This is something that drove my parents crazy when I was a kid. I would never wear a coat when it was cold out, even though they constantly told me to put one on or take one with me. My winter coat basically lived in the backseat of my car, and only got put on if it was well below zero.

Then one day in college a switch flipped in me. Suddenly I wanted the biggest, warmest, thickest coat I could possibly put on my body.

Initially, I thought the whole "I don't need to wear a coat" thing was all about social status. A teenager couldn't possibly be seen wearing a *gasp* winter coat in an outdoor setting! Or heaven forbid a pair of snow pants. Your coolness in middle school correlated with the coldness your torso was feeling. Or at least that is how I justify it as an adult. But it turns out there is a little bit of science that backs this up.

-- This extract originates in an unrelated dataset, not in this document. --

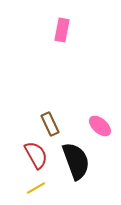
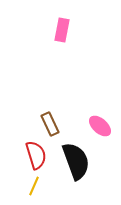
red semicircle: rotated 12 degrees clockwise
yellow line: moved 2 px left, 2 px up; rotated 36 degrees counterclockwise
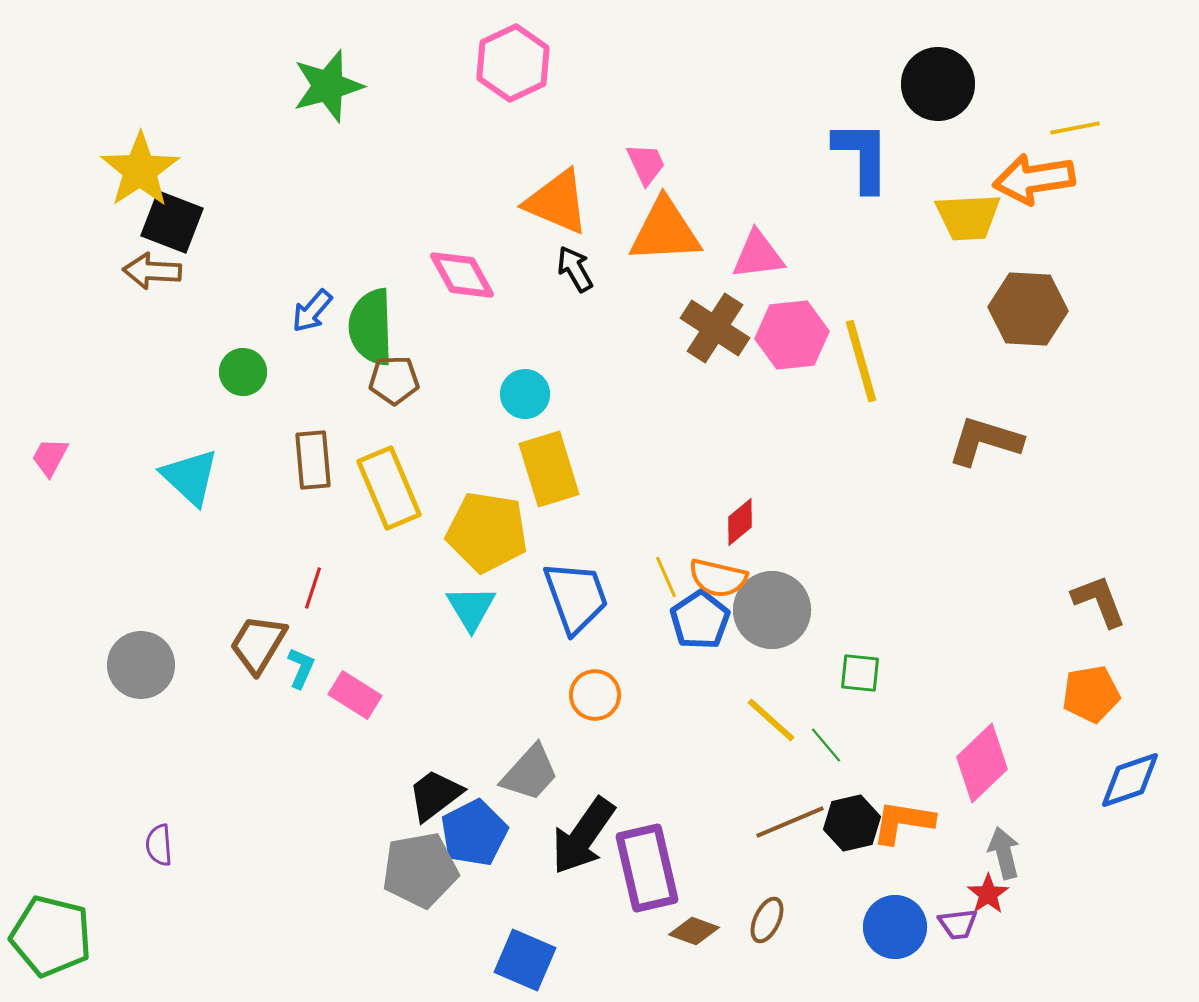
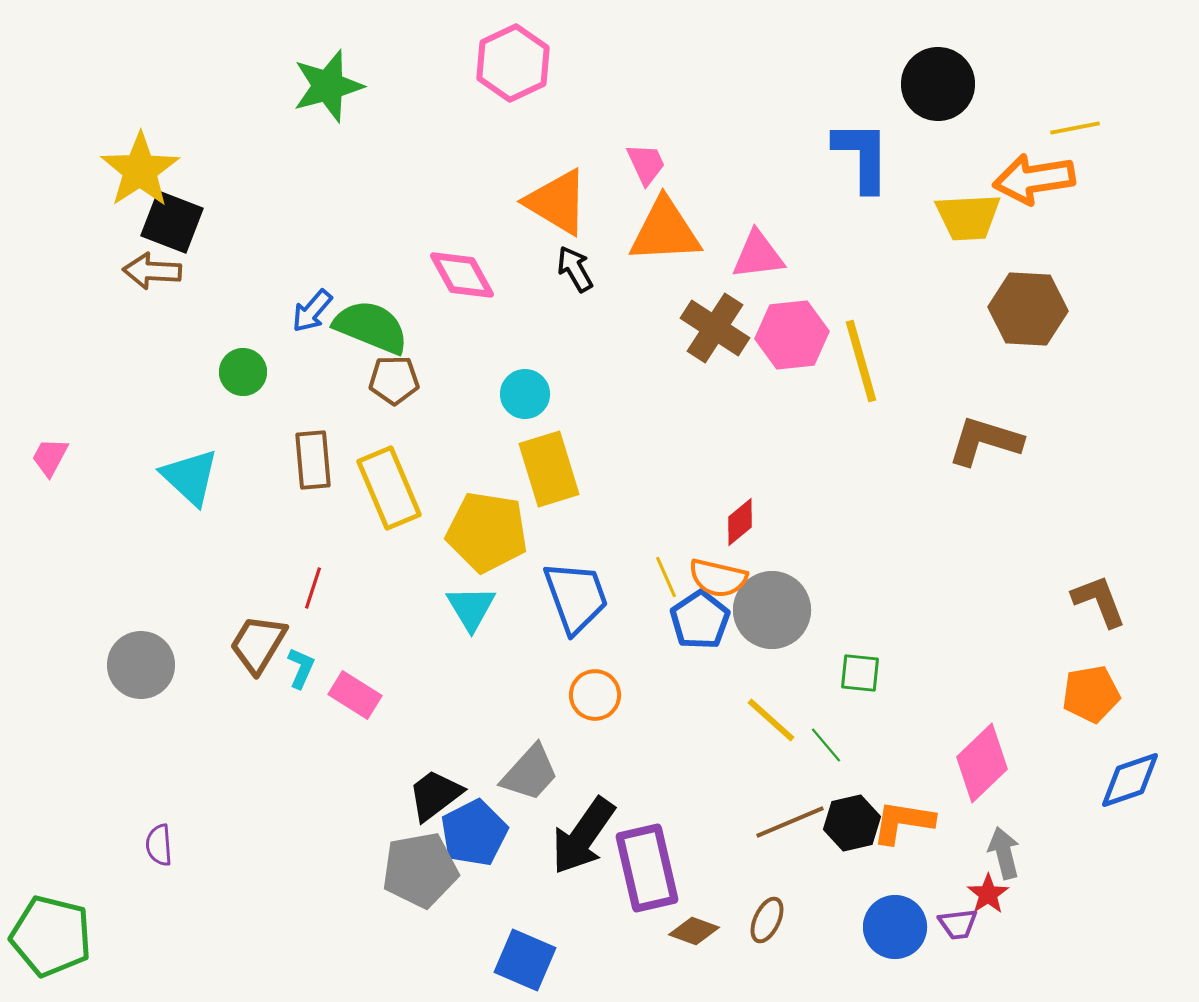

NPR wrote an article about this subject back in 2006:

Kids are comfortable because they're active. Just as an adult who takes a jog in cold weather doesn't need as many layers as someone who's just standing around.

Kids are active and constantly on the go, whereas adults are a little more stationary. So when parents are telling their kids to wear a coat, it's because we would need one ourselves, whereas they wouldn't need it nearly as much.

Of course, that doesn't apply to the extreme winter temperatures we experience in Minnesota, and kids should be encouraged to dress in accordance with the weather. Even if it does result in an eye-roll from a teenager.